COMPLETE THE FOLLOWING:
**a)** Reproduce the part of the passage on Spain's 2008 election that begins at the words "But Zapatero interpreted" and stops after "its modern history.".
**b)** For each statement, say whether the passage on Spain's 2008 election agrees with it, answering yes or no and quoting the words that decide it: (i) Rajoy is 52 years old. (ii) The March 11 commuter train bombings in Madrid killed 191 people. (iii) Zapatero won an absolute majority in 2004.

TEXT SEGMENT:
[start]
The 2008 election is a rematch of the vote four years ago. Rajoy, 52, was first picked to run for prime minister in the 2004 elections by former Prime Minister José María Aznar. Rajoy led Zapatero, 47, throughout the 2004 campaign, until the March 11 commuter train bombings in Madrid that killed 191 people.

Zapatero’s surprise victory three days after the attacks has been attributed to the hysteria fomented by Spain’s left-leaning mass media in the hours before voters went to the polls. Because of the questions surrounding the legitimacy of his 2004 win, many Spaniards have considered Zapatero to be an accidental political leader. Adding to their doubts is the fact that Zapatero failed to win an absolute majority, and thus has been beholden to a motley hodge-podge of leftists and nationalist parties to govern.

But Zapatero interpreted his surprise election victory in 2004 as a mandate for fundamental change. He immediately set into motion a series of highly controversial domestic and foreign policies such as legalizing gay marriage, supporting the separatist aspirations of regional Basque and Catalan nationalists, and selling weapons to the authoritarian regime of Hugo Chávez in Venezuela.

Zapatero has also managed to re-open many of the wounds relating to the Spanish Civil War (1936-1939) that most Spaniards thought had been put to rest with the end of the Franco dictatorship (1975) and the advent of democracy (1978). The result is that Spain is more divided today than at any time in its modern history.
[end]
DATASET:
[start]
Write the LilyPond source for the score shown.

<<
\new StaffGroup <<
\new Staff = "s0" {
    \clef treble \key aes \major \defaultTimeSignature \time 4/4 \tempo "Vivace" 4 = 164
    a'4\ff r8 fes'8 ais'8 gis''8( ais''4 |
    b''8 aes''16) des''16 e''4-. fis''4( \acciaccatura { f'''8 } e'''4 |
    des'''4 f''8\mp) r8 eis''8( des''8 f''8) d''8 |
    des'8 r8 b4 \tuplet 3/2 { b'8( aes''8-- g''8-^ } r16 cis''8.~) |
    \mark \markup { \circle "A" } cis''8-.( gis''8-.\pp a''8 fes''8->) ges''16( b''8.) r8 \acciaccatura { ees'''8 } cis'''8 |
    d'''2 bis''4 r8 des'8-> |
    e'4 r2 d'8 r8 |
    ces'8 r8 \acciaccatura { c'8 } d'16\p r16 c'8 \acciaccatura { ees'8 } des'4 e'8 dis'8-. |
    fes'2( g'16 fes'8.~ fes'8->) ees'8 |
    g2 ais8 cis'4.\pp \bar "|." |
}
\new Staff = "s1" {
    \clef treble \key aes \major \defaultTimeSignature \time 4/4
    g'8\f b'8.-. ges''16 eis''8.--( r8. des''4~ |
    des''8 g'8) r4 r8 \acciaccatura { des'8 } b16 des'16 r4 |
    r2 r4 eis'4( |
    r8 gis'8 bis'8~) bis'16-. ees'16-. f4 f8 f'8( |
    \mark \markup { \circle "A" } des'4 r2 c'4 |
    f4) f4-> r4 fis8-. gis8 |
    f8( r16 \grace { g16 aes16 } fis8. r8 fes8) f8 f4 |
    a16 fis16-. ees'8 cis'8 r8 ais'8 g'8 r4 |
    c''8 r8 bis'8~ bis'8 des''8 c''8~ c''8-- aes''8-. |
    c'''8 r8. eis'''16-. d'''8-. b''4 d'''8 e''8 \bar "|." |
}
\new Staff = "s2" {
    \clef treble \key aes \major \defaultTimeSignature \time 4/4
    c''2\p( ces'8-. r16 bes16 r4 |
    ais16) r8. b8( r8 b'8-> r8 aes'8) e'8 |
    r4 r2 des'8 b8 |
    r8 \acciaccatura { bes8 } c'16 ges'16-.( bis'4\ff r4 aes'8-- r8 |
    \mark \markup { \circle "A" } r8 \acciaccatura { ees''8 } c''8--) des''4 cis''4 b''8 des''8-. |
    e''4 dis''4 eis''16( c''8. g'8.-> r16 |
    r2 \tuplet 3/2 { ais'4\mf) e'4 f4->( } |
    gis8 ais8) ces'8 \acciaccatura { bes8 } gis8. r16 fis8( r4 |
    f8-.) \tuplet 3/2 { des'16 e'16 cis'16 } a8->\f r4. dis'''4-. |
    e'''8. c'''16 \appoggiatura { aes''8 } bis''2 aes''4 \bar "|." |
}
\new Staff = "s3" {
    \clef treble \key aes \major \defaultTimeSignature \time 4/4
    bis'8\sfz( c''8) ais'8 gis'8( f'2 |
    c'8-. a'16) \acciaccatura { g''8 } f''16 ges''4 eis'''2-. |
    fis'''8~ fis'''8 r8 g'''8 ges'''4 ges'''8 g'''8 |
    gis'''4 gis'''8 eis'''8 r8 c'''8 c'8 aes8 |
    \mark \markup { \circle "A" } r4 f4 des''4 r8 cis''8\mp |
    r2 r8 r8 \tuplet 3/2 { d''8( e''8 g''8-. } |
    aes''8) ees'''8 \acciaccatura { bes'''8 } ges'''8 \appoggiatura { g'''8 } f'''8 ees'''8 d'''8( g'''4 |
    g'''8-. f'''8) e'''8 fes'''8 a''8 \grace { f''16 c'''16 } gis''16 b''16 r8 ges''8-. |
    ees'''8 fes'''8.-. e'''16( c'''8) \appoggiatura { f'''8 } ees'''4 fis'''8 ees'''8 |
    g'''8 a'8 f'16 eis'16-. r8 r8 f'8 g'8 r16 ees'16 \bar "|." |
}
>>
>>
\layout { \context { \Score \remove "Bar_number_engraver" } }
[end]
ANSWER LIST:
**a)**
But Zapatero interpreted his surprise election victory in 2004 as a mandate for fundamental change. He immediately set into motion a series of highly controversial domestic and foreign policies such as legalizing gay marriage, supporting the separatist aspirations of regional Basque and Catalan nationalists, and selling weapons to the authoritarian regime of Hugo Chávez in Venezuela.

Zapatero has also managed to re-open many of the wounds relating to the Spanish Civil War (1936-1939) that most Spaniards thought had been put to rest with the end of the Franco dictatorship (1975) and the advent of democracy (1978). The result is that Spain is more divided today than at any time in its modern history.

**b)**
(i) Yes: "Rajoy, 52,"
(ii) Yes: "the March 11 commuter train bombings in Madrid that killed 191 people"
(iii) No: "Zapatero failed to win an absolute majority"